The second point we would like to respond to is the suggestion of an increased number of examiners and/or decreased number of subjects. Walter et al1 and Saito et al2 suggested using designs in which the number of examiners and subjects is similar to minimize variance with intraclass correlation coefficients (ICCs). When the number of subjects exceeds the number of examiners, ICC variance increases.2 We made an attempt to minimize interrater variance through the use of training sessions. We are unsure, though, how unequal numbers of raters and subjects affect kappa values. After reviewing the statistical calculation for kappa provided by Shoukri and Pause,3 we postulate that the kappa value would decrease in response to an increase in the number of measurements per subject.
We did not conduct an a priori power analysis but determined our sample sizes based on sample sizes in published reliability studies as well as practicality. Sim and Wright4 suggested that 2 examiners testing dichotomous variables with 25 to 35 subjects had sufficient power for detecting a kappa value of .50. Based on this work, we feel that the number of examiners and subjects was sufficient to achieve the desired power for our study. Although statistical significance was present, as mentioned in the “Discussion” section, we were more concerned with clinical meaningfulness than statistical significance.

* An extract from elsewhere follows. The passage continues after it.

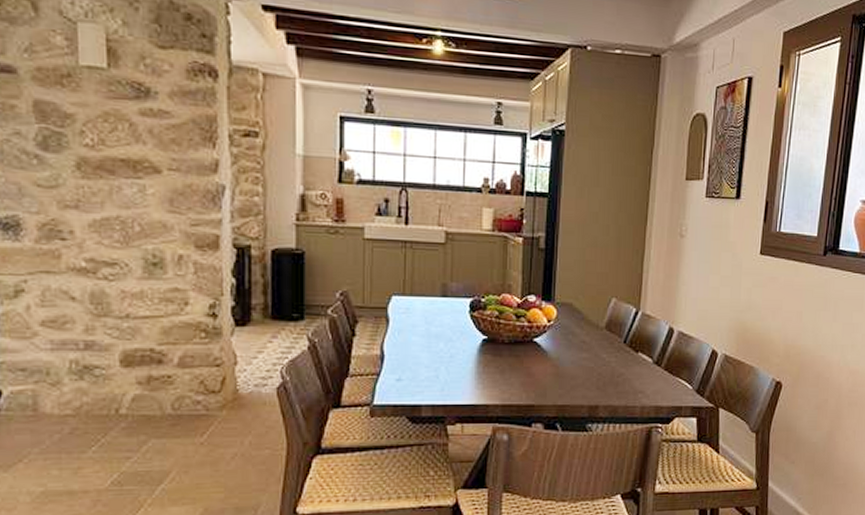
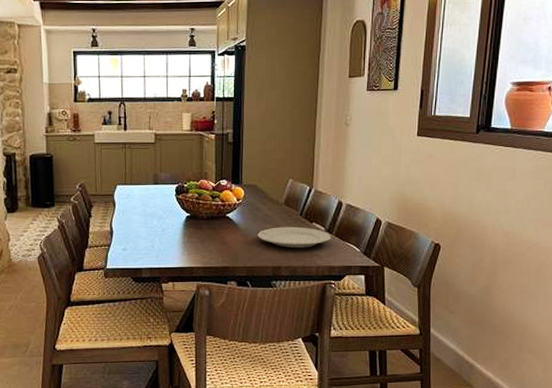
plate: none [571,356,659,384] -> present [257,226,331,249]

Time, geographic constraints, and respondent burden often prevent a larger number of qualified examiners in a study.1 Investigators may ask several potential examiners to participate before finding ones who are willing, as was the case in our study. Repetitive measurements by a large number of examiners can also fatigue subjects and can often take more time than they are willing to give.
Again, we appreciate Dr Ragan's comments and agree that future researchers should be aware of the issues of power and variance with unequal examiner and subject participants.